# [TEXT EXTRACT]
[START]
What’s the best way to turn a high-powered brushless DC motor optimized for hobby use into a decent low-RPM generator? Do you take a purely mechanical approach and slap a gearbox on the shaft? Or do you tackle the problem electrically?

The latter approach is what [GreatScott!] settled on with his BLDC rewinding and rewiring project. Having previously explored which motors have the best potential as generators, he knew the essential problem: in rough terms, hobby BLDCs are optimized for turning volts into RPMs, and not the other way around. He started with a teardown of a small motor, to understand the mechanical challenges involved, then moved onto a larger motor. The bigger motor was stubborn, but with some elbow grease, a lot of scratches, and some destroyed bearings, the motor was relieved of both its rotor and stator. The windings were stripped off and replaced with heavier magnet wire with more turns per pole than the original. The effect of this was to drive the Kv down and allow better performance at low RPMs. Things looked even better when the windings were rewired from delta to wye configuration.
[END]
# [DATA SEGMENT]
[START]
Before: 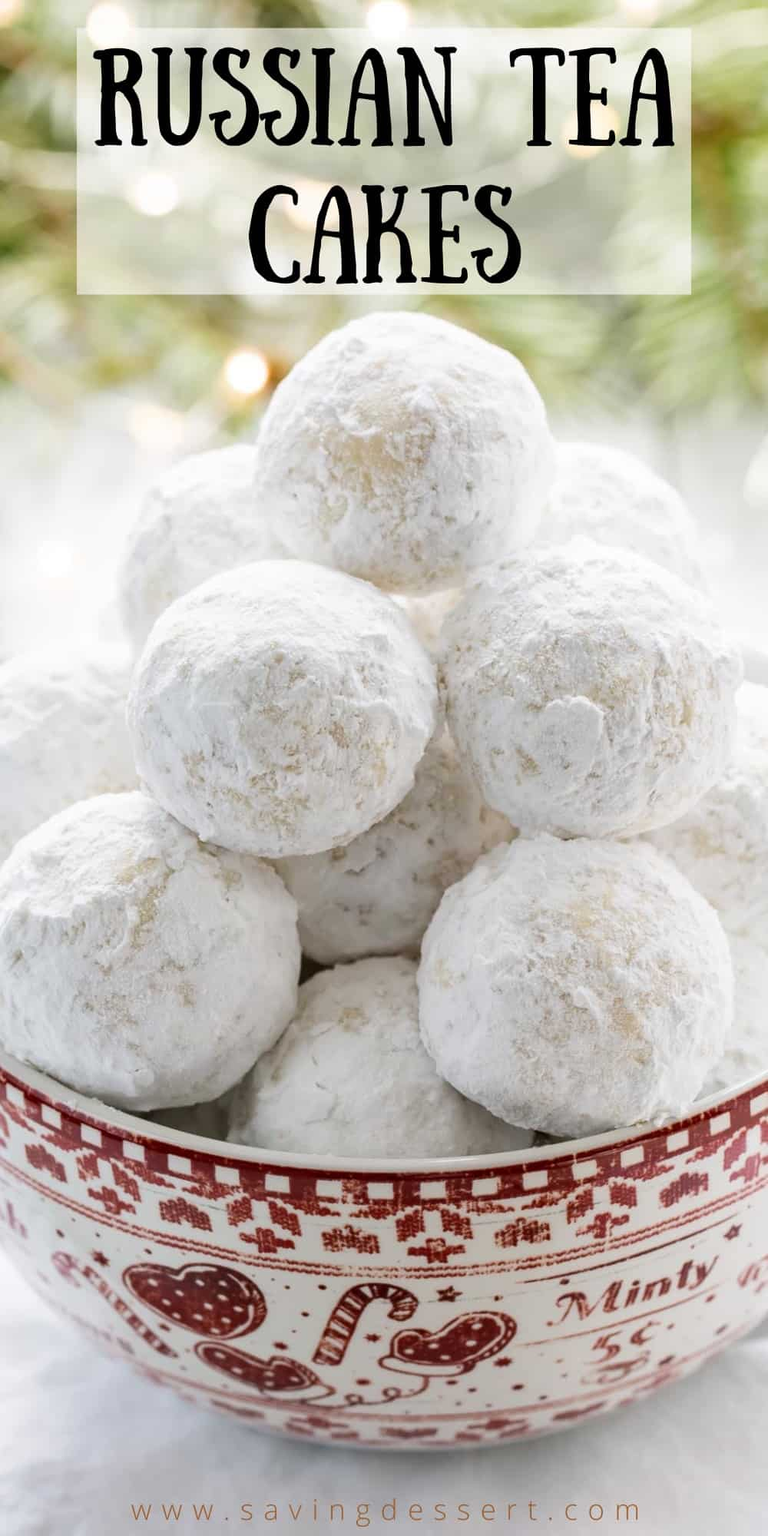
[END]
# [WORK TO COMPLETE]
**A)** Pull out everything in the motor rewinding text from "The latter approach" down to "to wye configuration.", word for word.
**B)** Answer these questions from the motor rewinding text:
(i) What are hobby BLDCs optimized for?
(ii) What replaced the original windings on the larger motor?
(iii) Which configuration were the windings rewired from, and to which?

# [ANSWERS TO THE EXERCISES]
**A)**
The latter approach is what [GreatScott!] settled on with his BLDC rewinding and rewiring project. Having previously explored which motors have the best potential as generators, he knew the essential problem: in rough terms, hobby BLDCs are optimized for turning volts into RPMs, and not the other way around. He started with a teardown of a small motor, to understand the mechanical challenges involved, then moved onto a larger motor. The bigger motor was stubborn, but with some elbow grease, a lot of scratches, and some destroyed bearings, the motor was relieved of both its rotor and stator. The windings were stripped off and replaced with heavier magnet wire with more turns per pole than the original. The effect of this was to drive the Kv down and allow better performance at low RPMs. Things looked even better when the windings were rewired from delta to wye configuration.

**B)**
(i) Turning volts into RPMs.
(ii) Heavier magnet wire with more turns per pole than the original.
(iii) From delta to wye.